Das ist interessant, denn ich verstehe Cage tatsächlich völlig anders. Für mich geht es bei Cage tatsächlich um Klänge ohne emotionale Verbindung und ohne Körperlichkeit (siehe dazu auch den Clip zwei drüber, wo er über den Verkehr spricht), die Klänge sozusagen einfach passieren lassen. Unbestimmtheit und Zufall waren bei ihm ja auch entscheidende Kompositionsmittel (noch nicht bei 'Sonatas and Interludes'). Er scheint mir tatsächlich als ein Komponist, der quasi überhaupt keinen Gestaltungswillen an den Tag legt. Eine Geisteshaltung, die ja auch in Einklang mit seinem Hang zum Zen-Buddhismus steht.
In dem Sinne finde ich ihn (für mich persönlich) auch als über-Musik-Denker spannender, denn als Komponist. Mehr als viele seiner Stücke schätze ich an ihm, dass er quasi für die Musik, nach einer historisch-linearen Entwicklung zu immer mehr Komplexität, einen neuen Nullpunkt setzt, von dem wieder neu aufgebaut werden kann, die es ermöglicht den traditionellen Ballast abzuwerfen, sag ich mal jetzt etwas vereinfacht. In dem Sinne ist Cage dann auch für mich der größte Revolutionär der Musik im 20. Jahrhundert und dabei auch noch ein ganz friedliebender.

Hey, haben wir hier jetzt am Ende tatsächlich eine inhaltlichgeprägt kontroverse Diskussion?! [* Blut leck *]

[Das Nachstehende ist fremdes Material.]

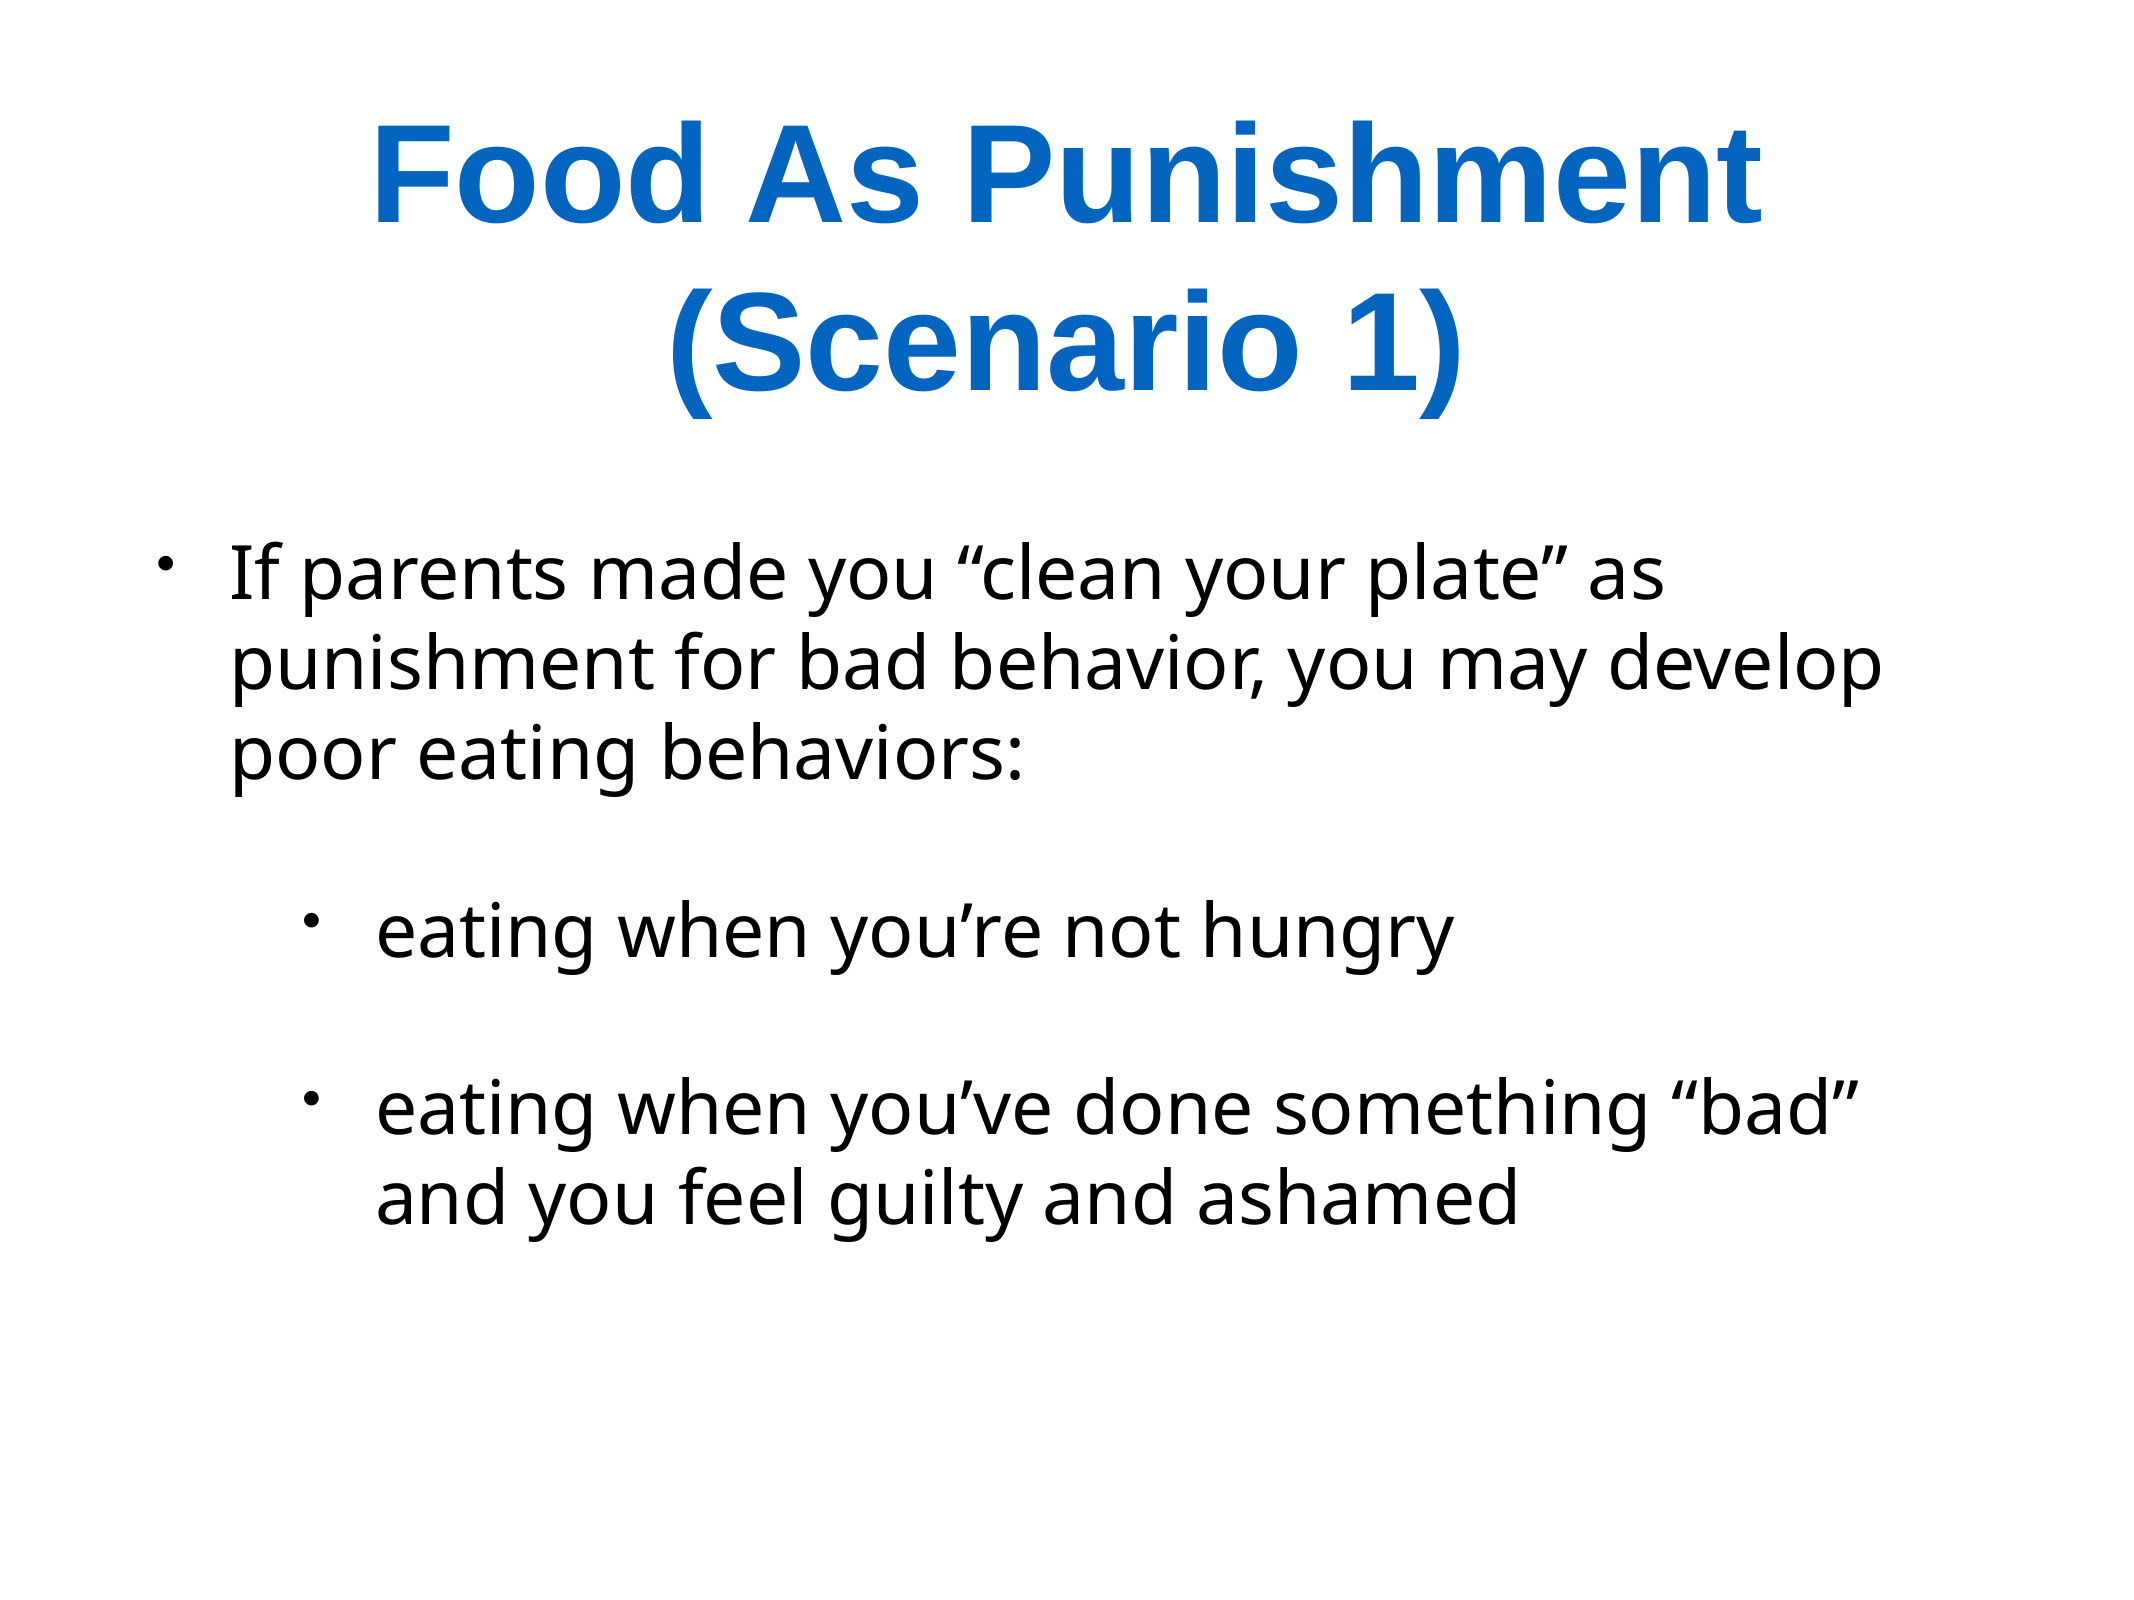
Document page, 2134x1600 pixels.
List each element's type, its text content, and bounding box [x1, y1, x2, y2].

title Food As Punishment (Scenario 1) [155, 72, 1978, 366]
list If parents made you “clean your plate” as punishment for bad behavior, you may develop poor eating behaviors: eating when you’re not hungry eating when you’ve done something “bad” and you feel guilty and ashamed [155, 366, 1978, 1399]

Interessant finde ich in dem Zusammenhang auch die Entwicklung von Morton Feldman, der ja auch in den späten 50ern und 60ern mit Cage an einem Strang gezogen hat und ebenso mit "Unbestimmheit" in seinen Kompositionen arbeitete. In den 70ern allerdings formuliert er seine Stücke wieder detailiert aus. Er nimmt quasi die klanglichen Erfahrungen, die er in seiner "offenen" Phase gesammelt hat, entwickelt daraus dann aber wieder eine sehr persönliche und bestimmte Musik, wie Zufall und Offenheit sie nicht schreiben könnten.
 
Und sonst, all ihr BesucherInnen dieses Threads, habt Ihr heute schon über Euer Cage-Verständnis nachgedacht? It's time to weight in on the Cage controvercy!